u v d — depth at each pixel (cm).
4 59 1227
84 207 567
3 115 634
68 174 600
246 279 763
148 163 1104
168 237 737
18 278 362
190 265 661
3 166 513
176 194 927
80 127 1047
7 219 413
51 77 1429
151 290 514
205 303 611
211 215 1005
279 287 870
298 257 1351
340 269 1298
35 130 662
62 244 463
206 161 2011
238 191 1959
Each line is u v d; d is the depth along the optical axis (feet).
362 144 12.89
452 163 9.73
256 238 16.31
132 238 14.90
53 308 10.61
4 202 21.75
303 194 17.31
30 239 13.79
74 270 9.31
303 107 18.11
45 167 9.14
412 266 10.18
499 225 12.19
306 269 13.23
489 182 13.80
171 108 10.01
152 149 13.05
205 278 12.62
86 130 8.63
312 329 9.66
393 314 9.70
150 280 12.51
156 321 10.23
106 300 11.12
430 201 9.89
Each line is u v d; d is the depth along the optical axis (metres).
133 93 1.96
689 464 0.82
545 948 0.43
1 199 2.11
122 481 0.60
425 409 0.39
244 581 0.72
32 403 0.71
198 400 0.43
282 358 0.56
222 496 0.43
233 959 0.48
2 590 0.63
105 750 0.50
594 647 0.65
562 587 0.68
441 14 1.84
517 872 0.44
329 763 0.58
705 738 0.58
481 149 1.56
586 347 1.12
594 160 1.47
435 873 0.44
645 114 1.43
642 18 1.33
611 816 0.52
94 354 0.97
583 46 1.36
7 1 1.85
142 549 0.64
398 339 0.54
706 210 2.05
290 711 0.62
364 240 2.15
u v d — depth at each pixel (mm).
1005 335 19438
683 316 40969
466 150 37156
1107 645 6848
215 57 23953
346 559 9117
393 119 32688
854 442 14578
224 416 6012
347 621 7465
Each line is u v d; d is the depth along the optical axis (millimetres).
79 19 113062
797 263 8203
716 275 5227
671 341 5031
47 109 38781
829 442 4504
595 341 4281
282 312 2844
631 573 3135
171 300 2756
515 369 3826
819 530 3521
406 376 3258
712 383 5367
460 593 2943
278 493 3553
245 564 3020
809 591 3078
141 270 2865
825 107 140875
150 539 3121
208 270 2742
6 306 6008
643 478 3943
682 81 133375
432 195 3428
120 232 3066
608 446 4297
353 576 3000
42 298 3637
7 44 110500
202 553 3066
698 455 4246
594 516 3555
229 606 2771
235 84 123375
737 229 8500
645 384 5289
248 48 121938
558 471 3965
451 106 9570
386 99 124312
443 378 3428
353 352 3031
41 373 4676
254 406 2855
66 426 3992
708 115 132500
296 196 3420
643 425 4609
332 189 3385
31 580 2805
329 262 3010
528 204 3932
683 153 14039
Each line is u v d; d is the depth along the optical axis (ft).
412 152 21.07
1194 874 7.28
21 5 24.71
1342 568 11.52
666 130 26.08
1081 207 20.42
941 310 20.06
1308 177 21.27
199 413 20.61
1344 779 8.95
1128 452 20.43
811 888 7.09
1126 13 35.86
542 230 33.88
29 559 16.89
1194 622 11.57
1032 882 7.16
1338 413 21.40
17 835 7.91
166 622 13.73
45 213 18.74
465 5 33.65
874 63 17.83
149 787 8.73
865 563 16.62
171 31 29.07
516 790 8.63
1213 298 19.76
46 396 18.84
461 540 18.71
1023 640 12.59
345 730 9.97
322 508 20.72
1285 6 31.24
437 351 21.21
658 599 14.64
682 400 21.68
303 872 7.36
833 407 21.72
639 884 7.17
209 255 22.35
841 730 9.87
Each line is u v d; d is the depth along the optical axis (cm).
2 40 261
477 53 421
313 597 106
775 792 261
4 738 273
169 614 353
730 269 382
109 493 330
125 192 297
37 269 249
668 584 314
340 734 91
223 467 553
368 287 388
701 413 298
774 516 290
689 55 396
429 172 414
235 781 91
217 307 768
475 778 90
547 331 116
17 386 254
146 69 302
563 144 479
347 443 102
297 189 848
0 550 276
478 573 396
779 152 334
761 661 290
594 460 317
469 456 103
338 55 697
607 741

_AIM OF THE EXERCISE_
Pick out every line above that contains the word "depth" and copy it.

_ANSWER BOX_
u v d — depth at each pixel (cm).
Each line is u v d; d is the depth along the optical axis (feet).
Each line is u v d; d is the depth along the optical axis (metres).
u v d — depth at each pixel (mm).
Each line is u v d; d is the depth along the optical axis (millimetres).
Each line is u v d; d is the depth along the optical axis (ft).
Each line is u v d; d is the depth along the optical axis (cm).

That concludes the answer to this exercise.